A new artificial intelligence model by Meta is showing early signs of understanding how the physical world works, not through rules, but through observation.
The system, called V-JEPA, learns by watching ordinary videos and then reacts with “surprise” when it encounters impossible scenarios, such as a ball disappearing behind a block and failing to reappear.
V-JEPA Goes Beyond Pixels
Unlike conventional video prediction systems that work directly with noisy visual data, V-JEPA operates in latent space, masking parts of video sequences and predicting the hidden features.
During training, the model receives masked video frames (with certain spatio-temporal patches hidden). These masked frames go through Encoder 1, which outputs latent embeddings for the visible portions. Simultaneously, unmasked versions of the same frames are encoded by Encoder 2 into latent representations of the full scenes. The Predictor is then trained to map from Encoder 1’s masked embeddings to what Encoder 2 would produce, effectively predicting the missing latent features.
“This enables the model to discard unnecessary … information and focus on more important aspects of the video,” said Quentin Garrido about the AI, a research scientist at Meta. “Discarding unnecessary information is very important and something that V-JEPA aims at doing efficiently.”
In benchmark tests like IntPhys, V-JEPA demonstrated an impressive 98% accuracy in flagging physically impossible events. This far outperforms traditional pixel-based AI models.
Meta has already moved to V-JEPA 2, which scales up the architecture and the dataset. According to Meta’s blog, V-JEPA 2 was pretrained on around 22 million video clips, with two main components: updated encoders and a more powerful predictor network.
A Machine That Feels “Surprise”
One of the most striking features of the model is its “surprise signal,” a measurable spike in prediction error when events deviate from physical expectations. Experts say this behavior closely mirrors how infants react when basic physical rules are broken, such as when objects vanish without explanation.
Micha Heilbron from the University of Amsterdam called the findings “compelling,” noting that the model develops physical reasoning without any hard-coded rules.
Bridging AI and Robotics
The implications go well beyond video prediction. Meta’s team fine-tuned V-JEPA on 60 hours of robot footage, enabling it to plan simple object manipulation tasks. The next version, V-JEPA 2, expands to 1.2 billion parameters and tougher scenarios.

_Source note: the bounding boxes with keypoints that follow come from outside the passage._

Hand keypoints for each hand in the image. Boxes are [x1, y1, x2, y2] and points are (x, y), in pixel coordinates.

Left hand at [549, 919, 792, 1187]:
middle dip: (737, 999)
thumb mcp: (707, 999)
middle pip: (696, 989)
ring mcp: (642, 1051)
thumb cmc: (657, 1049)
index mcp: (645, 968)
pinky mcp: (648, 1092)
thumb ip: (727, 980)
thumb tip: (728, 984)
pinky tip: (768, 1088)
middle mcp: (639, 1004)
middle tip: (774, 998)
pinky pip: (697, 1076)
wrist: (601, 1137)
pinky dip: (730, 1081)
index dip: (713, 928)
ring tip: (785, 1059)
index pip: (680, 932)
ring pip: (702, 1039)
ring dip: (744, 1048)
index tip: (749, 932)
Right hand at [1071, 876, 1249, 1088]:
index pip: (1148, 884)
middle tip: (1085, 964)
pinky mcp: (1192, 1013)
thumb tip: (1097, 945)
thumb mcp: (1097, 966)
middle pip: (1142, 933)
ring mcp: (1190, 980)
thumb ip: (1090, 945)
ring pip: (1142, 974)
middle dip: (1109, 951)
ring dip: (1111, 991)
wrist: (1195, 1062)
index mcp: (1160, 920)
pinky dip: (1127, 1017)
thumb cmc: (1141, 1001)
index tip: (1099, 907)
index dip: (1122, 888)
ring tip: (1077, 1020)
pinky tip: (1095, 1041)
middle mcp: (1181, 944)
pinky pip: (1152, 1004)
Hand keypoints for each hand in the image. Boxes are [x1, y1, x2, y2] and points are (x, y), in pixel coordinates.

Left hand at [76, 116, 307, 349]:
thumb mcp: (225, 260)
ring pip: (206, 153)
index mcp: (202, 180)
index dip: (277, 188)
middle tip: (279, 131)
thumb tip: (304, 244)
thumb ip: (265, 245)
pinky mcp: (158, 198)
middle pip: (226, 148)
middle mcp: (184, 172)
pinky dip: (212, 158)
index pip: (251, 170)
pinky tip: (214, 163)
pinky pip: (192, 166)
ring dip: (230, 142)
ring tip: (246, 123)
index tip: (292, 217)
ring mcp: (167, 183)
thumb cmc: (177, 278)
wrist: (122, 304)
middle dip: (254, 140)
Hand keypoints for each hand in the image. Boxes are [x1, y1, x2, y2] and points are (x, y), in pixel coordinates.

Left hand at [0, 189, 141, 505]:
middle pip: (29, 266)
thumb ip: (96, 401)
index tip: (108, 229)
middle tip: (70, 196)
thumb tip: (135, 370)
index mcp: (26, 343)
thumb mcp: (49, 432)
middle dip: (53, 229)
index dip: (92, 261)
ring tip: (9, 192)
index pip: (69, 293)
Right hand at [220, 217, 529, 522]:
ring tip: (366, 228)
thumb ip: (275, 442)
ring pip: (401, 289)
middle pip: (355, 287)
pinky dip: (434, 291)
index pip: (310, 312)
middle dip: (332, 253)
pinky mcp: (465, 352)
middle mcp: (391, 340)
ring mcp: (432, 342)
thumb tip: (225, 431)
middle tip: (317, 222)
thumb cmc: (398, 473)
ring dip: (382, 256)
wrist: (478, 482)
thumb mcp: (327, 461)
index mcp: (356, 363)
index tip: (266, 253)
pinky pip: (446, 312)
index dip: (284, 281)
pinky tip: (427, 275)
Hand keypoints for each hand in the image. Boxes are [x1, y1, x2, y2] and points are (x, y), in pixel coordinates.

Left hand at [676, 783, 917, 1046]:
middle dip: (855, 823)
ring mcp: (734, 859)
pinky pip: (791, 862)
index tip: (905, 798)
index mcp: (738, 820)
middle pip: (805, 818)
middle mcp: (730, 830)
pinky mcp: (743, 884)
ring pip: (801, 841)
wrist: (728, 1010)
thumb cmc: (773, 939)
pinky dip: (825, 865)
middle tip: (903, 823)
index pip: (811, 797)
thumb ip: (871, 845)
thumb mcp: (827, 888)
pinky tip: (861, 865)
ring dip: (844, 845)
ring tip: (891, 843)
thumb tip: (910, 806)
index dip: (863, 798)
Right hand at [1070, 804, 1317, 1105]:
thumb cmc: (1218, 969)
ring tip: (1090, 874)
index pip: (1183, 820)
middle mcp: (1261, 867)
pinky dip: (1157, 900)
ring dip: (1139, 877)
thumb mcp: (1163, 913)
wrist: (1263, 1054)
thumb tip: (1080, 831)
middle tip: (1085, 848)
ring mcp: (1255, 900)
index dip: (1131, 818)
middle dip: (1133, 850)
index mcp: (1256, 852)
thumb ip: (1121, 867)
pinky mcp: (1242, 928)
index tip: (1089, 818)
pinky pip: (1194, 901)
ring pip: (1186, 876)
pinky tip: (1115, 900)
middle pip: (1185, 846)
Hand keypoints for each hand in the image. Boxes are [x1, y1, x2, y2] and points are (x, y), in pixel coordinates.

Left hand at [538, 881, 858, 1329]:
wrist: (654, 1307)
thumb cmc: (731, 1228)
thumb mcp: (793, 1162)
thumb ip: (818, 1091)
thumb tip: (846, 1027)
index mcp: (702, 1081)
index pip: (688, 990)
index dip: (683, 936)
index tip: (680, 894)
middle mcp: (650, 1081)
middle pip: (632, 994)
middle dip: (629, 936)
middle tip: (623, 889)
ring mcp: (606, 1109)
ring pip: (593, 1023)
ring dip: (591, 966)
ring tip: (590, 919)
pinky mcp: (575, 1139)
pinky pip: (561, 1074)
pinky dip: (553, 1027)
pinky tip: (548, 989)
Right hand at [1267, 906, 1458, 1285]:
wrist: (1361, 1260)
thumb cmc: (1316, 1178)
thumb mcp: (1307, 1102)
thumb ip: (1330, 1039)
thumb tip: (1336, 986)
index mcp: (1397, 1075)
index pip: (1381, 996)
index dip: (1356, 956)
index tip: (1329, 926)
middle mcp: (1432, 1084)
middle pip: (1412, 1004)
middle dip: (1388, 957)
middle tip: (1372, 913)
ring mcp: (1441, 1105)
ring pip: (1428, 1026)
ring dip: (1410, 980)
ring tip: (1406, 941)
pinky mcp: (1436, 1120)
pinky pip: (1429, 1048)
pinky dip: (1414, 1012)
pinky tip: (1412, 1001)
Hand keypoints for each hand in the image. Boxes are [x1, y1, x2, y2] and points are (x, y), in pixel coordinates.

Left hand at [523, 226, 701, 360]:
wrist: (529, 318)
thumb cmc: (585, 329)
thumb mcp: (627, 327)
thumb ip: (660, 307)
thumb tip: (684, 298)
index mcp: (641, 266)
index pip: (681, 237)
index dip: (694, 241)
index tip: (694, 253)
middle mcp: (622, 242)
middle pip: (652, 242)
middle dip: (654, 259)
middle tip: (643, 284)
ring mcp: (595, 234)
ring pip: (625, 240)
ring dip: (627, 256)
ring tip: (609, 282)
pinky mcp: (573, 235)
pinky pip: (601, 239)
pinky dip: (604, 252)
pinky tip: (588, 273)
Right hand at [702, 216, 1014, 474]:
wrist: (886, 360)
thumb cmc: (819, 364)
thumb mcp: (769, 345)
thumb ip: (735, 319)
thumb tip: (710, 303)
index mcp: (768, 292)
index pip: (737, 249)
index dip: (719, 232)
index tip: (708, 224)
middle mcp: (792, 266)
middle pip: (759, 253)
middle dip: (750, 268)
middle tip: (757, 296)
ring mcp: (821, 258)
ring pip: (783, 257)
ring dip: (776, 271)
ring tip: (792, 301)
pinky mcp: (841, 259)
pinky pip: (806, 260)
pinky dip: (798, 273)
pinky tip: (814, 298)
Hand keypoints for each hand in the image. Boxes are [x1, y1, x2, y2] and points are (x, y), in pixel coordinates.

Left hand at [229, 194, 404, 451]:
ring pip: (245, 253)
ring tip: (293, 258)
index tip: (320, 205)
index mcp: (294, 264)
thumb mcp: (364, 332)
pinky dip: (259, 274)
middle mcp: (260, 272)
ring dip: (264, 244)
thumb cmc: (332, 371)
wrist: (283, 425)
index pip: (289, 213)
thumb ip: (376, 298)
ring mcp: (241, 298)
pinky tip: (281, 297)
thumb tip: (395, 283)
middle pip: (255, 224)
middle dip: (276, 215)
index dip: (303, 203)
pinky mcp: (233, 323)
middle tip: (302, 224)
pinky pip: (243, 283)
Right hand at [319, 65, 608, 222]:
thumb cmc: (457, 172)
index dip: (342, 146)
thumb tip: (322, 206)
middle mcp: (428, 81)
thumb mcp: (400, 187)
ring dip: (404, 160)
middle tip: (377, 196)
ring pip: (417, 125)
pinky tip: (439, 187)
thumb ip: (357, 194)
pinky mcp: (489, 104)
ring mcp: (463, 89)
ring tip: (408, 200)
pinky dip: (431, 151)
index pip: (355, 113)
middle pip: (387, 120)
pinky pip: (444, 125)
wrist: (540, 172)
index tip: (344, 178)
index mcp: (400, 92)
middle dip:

This ability to bridge perception and action hints at future embodied AI systems capable of reasoning about their environment with minimal explicit programming.
Remaining Challenges
The model still struggles with long time horizons and has limited memory retention, with performance fading over several seconds. It also lacks structured ways to handle uncertainty, which is crucial for real-world deployment.
V-JEPA[1] represents a shift in how AI can build intuitive models of the world. The future might just be watching, predicting and learning.